Buenos Aires confia nos “cartoneros” para evitar resíduos recicláveis em aterros sanitários
2006-01-31
Os “cartoneros” (coletores informais de papel e resíduos) foram pioneiros na reciclagem em Buenos Aires, uma atividade que lhes permitiu sair da indigência. Agora, são peça fundamental para cumprir o ambicioso objetivo de “lixo zero” na cidade até 2020. Promulgada nos primeiros dias de janeiro, a Lei do Lixo Zero fixa obrigações para o governo e os três milhões de moradores da capital no sentido de reduzir a geração de lixo e promover sua separação, recuperação e reciclagem.
A lei prevê, com diversos prazos graduais, que em 14 anos nem um só resíduo reciclável chegue aos aterros sanitários, considerados pelos ambientalistas como fonte de contaminação e símbolo de um modelo esgotador de recursos naturais, que não podem ser recuperados uma vez enterrados. Os "cartoneros", os únicos que atualmente se ocupam da reciclagem de lixo, constituem um eixo fundamental da proposta. Ao seu trabalho se deve o fato de que cerca de 10% do total do lixo reciclável gerado na cidade seja efetivamente reutilizado. Segundo as últimas estimativas, em Buenos Aires são produzidas 4,5 mil toneladas de lixo por dia.
Um grupo pioneiro é o formado em torno da cooperativa El Ceibo, nome da flor nacional argentina. As 40 famílias que a integram recuperam, há seis anos, resíduos no residencial bairro portenho de Palermo. “Explicamos aos moradores como devem separar o lixo e acertamos com eles quando querem que retiremos”, contou Alfredo Ojeda, de 21 anos, integrante do El Ceibo. O grupo realiza seu trabalho de “porta em porta”: recolhe sistematicamente os materiais recicláveis das casas, leva para um centro de triagem, onde há uma seleção e, finalmente, os comercializam. São recuperadas cinco toneladas de materiais reutilizáveis por semana: papel, papelão, vidro e plástico.
Seus integrantes cumprem diferentes funções: promotores, recicladores, separadores. E, de acordo com o trabalho que fazem, recebem seu salário, que varia entre US$ 130 e US$ 300 por mês. Valores que, embora modestos, permitiram que saíssem da situação de indigência em que se encontravam. “Não tínhamos nada”, disse Cristina Lescano, fundadora e coordenadora da El Ceibo. Quando esta cooperativa começou, há seis anos, eram algumas dezenas de famílias que revolviam o lixo em busca de subsistência. “Nunca vou esquecer da primeira vez que fui vasculhar o lixo: saí toda coberta, pois tinha vergonha”, contou. Em 2001, na pior crise do país, o grupo se constituiu em cooperativa.
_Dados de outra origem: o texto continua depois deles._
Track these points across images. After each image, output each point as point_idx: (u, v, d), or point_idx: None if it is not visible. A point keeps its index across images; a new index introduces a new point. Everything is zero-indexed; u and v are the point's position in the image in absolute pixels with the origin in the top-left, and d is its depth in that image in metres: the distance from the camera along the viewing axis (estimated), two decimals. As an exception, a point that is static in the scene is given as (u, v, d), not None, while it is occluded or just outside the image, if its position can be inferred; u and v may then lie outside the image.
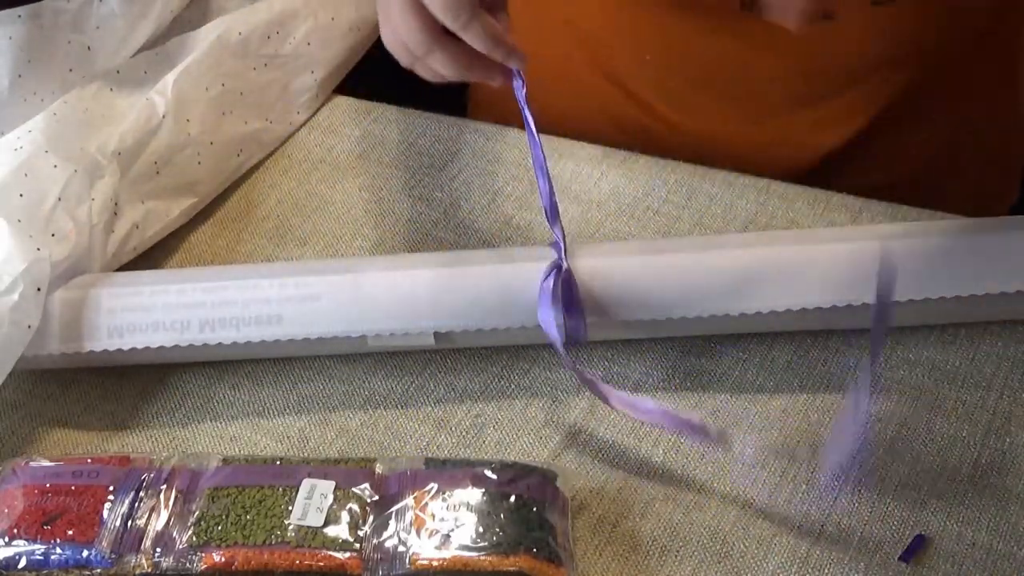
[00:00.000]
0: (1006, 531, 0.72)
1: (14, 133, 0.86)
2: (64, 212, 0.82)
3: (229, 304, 0.79)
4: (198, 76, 0.93)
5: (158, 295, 0.80)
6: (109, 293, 0.80)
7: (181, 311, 0.79)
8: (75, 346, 0.79)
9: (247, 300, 0.79)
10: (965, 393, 0.79)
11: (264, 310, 0.78)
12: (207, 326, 0.79)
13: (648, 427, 0.78)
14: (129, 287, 0.81)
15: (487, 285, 0.79)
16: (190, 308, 0.79)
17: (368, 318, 0.79)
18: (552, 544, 0.67)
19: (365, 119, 1.03)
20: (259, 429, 0.79)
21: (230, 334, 0.79)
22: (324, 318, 0.78)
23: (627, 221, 0.92)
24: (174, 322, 0.79)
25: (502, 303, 0.79)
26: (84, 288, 0.81)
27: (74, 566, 0.67)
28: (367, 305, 0.79)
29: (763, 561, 0.70)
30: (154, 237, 0.91)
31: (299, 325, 0.79)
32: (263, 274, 0.81)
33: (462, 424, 0.79)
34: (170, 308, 0.79)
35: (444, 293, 0.79)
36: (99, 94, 0.92)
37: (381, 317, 0.79)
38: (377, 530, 0.68)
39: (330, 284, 0.79)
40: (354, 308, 0.78)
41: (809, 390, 0.80)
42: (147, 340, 0.79)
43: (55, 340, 0.79)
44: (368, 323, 0.79)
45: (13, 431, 0.79)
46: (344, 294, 0.79)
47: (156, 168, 0.91)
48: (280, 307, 0.78)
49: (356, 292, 0.79)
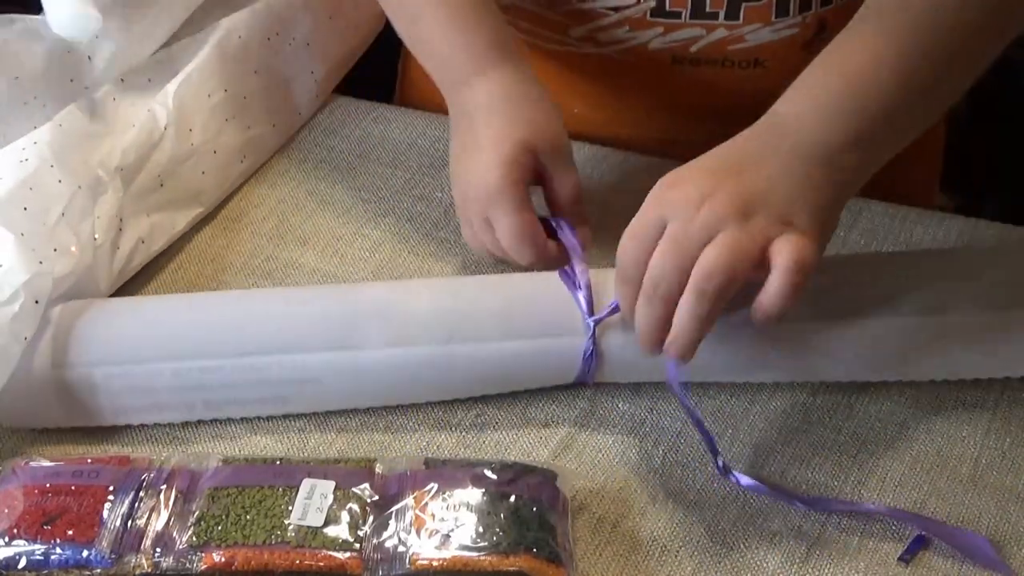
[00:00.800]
0: (1006, 531, 0.72)
1: (19, 143, 0.86)
2: (67, 228, 0.82)
3: (230, 387, 0.77)
4: (199, 84, 0.93)
5: (154, 377, 0.77)
6: (103, 374, 0.76)
7: (183, 394, 0.77)
8: (82, 423, 0.78)
9: (248, 382, 0.77)
10: (965, 393, 0.79)
11: (267, 392, 0.78)
12: (212, 406, 0.78)
13: (648, 427, 0.78)
14: (120, 366, 0.77)
15: (494, 362, 0.78)
16: (191, 391, 0.77)
17: (371, 396, 0.79)
18: (552, 544, 0.67)
19: (365, 119, 1.03)
20: (259, 429, 0.79)
21: (236, 411, 0.79)
22: (328, 399, 0.78)
23: (627, 221, 0.92)
24: (179, 404, 0.78)
25: (506, 382, 0.79)
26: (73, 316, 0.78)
27: (74, 566, 0.67)
28: (369, 386, 0.78)
29: (763, 561, 0.70)
30: (160, 250, 0.91)
31: (304, 405, 0.79)
32: (256, 347, 0.77)
33: (462, 424, 0.79)
34: (172, 391, 0.77)
35: (447, 372, 0.78)
36: (103, 103, 0.92)
37: (384, 395, 0.79)
38: (377, 530, 0.68)
39: (329, 365, 0.77)
40: (356, 388, 0.78)
41: (809, 390, 0.80)
42: (155, 418, 0.79)
43: (60, 418, 0.78)
44: (371, 400, 0.79)
45: (13, 431, 0.79)
46: (345, 377, 0.77)
47: (160, 181, 0.90)
48: (283, 389, 0.78)
49: (356, 374, 0.77)
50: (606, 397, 0.80)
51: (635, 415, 0.79)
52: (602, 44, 0.95)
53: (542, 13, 0.95)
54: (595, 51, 0.96)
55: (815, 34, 0.93)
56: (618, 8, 0.92)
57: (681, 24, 0.91)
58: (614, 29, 0.93)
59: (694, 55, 0.93)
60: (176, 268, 0.91)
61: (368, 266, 0.90)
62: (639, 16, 0.92)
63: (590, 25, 0.94)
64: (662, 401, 0.79)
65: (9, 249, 0.78)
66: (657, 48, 0.93)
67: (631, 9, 0.91)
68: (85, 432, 0.79)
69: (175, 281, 0.90)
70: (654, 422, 0.78)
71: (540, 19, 0.96)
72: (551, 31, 0.96)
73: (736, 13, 0.90)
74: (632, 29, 0.93)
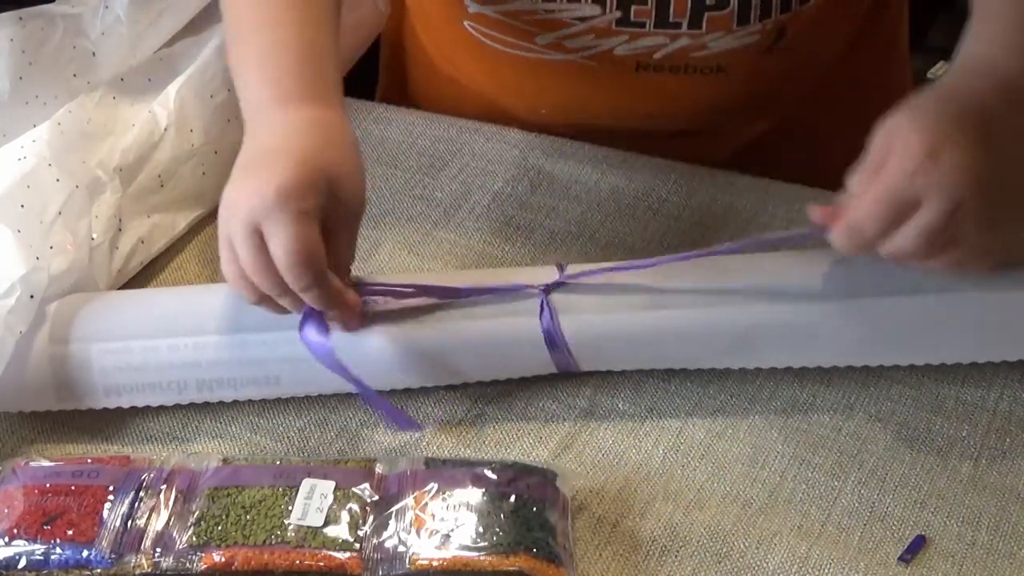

“É uma mudança cultural, mas estamos conseguindo. Porque, por exemplo, se um morador entrega dez garrafas a uma pessoa, elas não são dessa pessoa, pertencem à cooperativa. E isso, às vezes, é difícil de entender”, disse Lescano. No empreendimento não trabalham menores de idade, já que “não se deve levá-los para as ruas”, acrescentou a coordenadora da El Ciebo, e o trabalho é realizado somente durante o dia, e não à noite, como no caso da maioria dos catadores. Os membros do grupo vestem coletes azuis para serem identificados. “É melhor, assim os moradores não desconfiam. Antes não abriam a porta”, disse o jovem Ojeda.
Dados oficiais indicam que cerca de sete mil "cartoneros" trabalham atualmente na capital da Argentina. Apesar de haver quase nove mil registrados, acredita-se que, com a recuperação econômica do país, vários abandonaram a atividade. A lei recém-aprovada contempla a “promoção da participação de cooperativas e organizações não-governamentais na coleta e reciclagem do lixo”. Espera-se que esta lei, ao reparar o vazio legal que havia sobre o tema, consiga regular e controlar a atividade. “Vamos ajudar a formalizar essa atividade”, garantiu Marcelo Vensentini, subsecretário de Meio Ambiente do governo local. Uma regulamentação indispensável para proteger os direitos dos "cartoneros" de terem um trabalho decente e bem remunerado.
“Há máfias que são muito difíceis de controlar, que compram o material coletado pelos "cartoneros" a preço vil, o juntam em lugares clandestinos e depois o vendem”, afirmou o deputado Juan Manuel Velasco, presidente da Comissão de Ecologia do Congresso Legislativo e autor da Lei de Lixo Zero junto com a organização ecologista Greenpeace. Sobre discriminação, práticas abusivas e injustiças, os membros da cooperativa sabem muito. E também sobre tensão. “As pessoas nos perguntam se quando conseguirmos um trabalho vamos deixar de fazer isto. Respondemos que não, que isto é um trabalho e é digno”, disse Lescano.